Asthma can be affected by stress, anxiety, sadness, and suggestion, as well as by environmental irritants or allergens, exercise, and infection. It also is associated with an elevated prevalence of anxiety and depressive disorders. Asthma and these psychological states and traits may mutually potentiate each other through direct psychophysiological mediation, nonadherence to medical regimen, exposure to asthma triggers, and inaccuracy of asthma symptom perception. Defensiveness is associated with inaccurate perception of airway resistance and stress-related bronchoconstriction. Asthma education programs that teach about the nature of the disease, medications, and trigger avoidance tend to reduce asthma morbidity. Other promising psychological interventions as adjuncts to medical treatment include training in symptom perception, stress management, hypnosis, yoga, and several biofeedback procedures.
“Hypnosis and asthma: a critical review.”
Hackman, R. M., J. S. Stern, et al. (2000). Journal of Asthma 37(1): 1-15.

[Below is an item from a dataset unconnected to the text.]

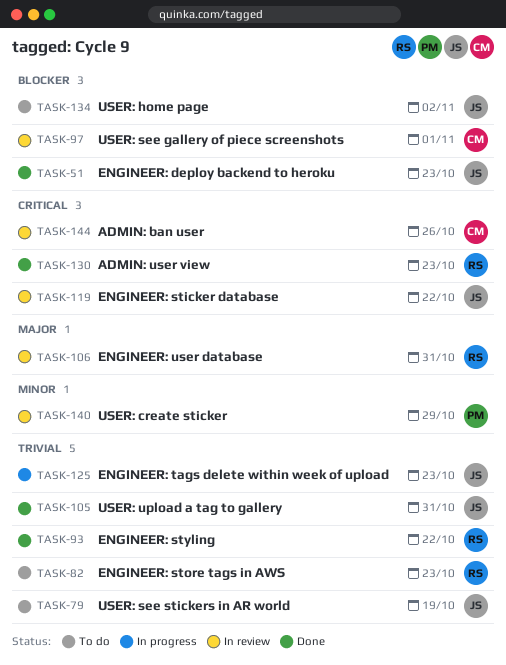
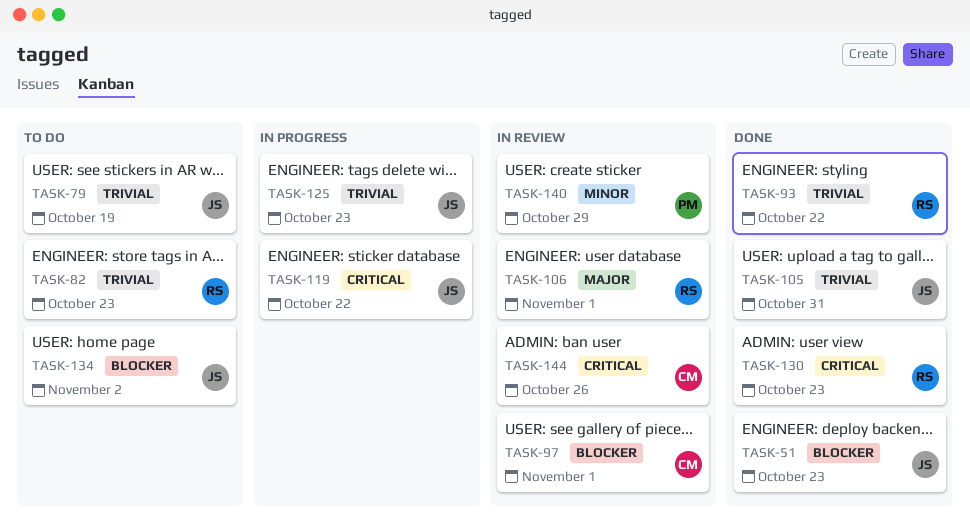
TASK-106, due: Oct 31 -> Nov 1
TASK-119, status: In review -> In progress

Asthma is among the most common chronic diseases of the western world and has significant effects on patients’ health and quality of life. Asthma is typically treated with pharmaceutical products, but there is interest in finding nonpharmaceutical therapies for this condition. Hypnosis has been used clinically to treat a variety of disorders that are refractive to pharmaceutical-based therapies, including asthma, but relatively little attention has been given recently to the use of clinical hypnosis as a standard treatment for asthma. Significant data suggest that hypnosis may be an effective treatment for asthma, but it is premature to conclude that hypnosis is unequivocally effective. Studies conducted to date have consistently demonstrated an effect of hypnosis with asthma. More and larger randomized, controlled studies are needed. Existing data suggest that hypnosis efficacy is enhanced in subjects who are susceptible to the treatment modality, with experienced investigators, when administered over several sessions, and when reinforced by patient autohypnosis. Children in particular appear to respond well to hypnosis as a tool for improving asthma symptoms.
“Hypnosis for exercise-induced asthma.”
Ben-Zvi, Z., W. A. Spohn, et al. (1982). American Review of Respiratory Disease 125(4): 392-5.
Hypnosis has been used for many years in the treatment of asthma, but studies of its usefulness have been controversial. We assessed the efficacy of hypnosis in attenuating exercise-induced asthma (EIA) in 10 stable asthmatics. The subjects ran on a treadmill while mouth breathing for 6 min on 5 different days. Pulmonary mechanics were measured before and after each challenge. Two control exercise challenges resulted in a reproducible decrease in forced expiratory volume in one second (FEV1). On 2 other days, saline or cromolyn by nebulization was given in a double-blind manner with the suggestion that these agents would prevent EIA. Hypnosis prior to exercise resulted in a 15.9% decrease in FEV1 compared with a 31.8% decrease on the control days (p less than 0.001). Pretreatment with cromolyn resulted in a 7.6% decrease in FEV1. We conclude that hypnosis can alter the magnitude of a pathophysiologic process, namely, the bronchospasm after exercise in patients with asthma.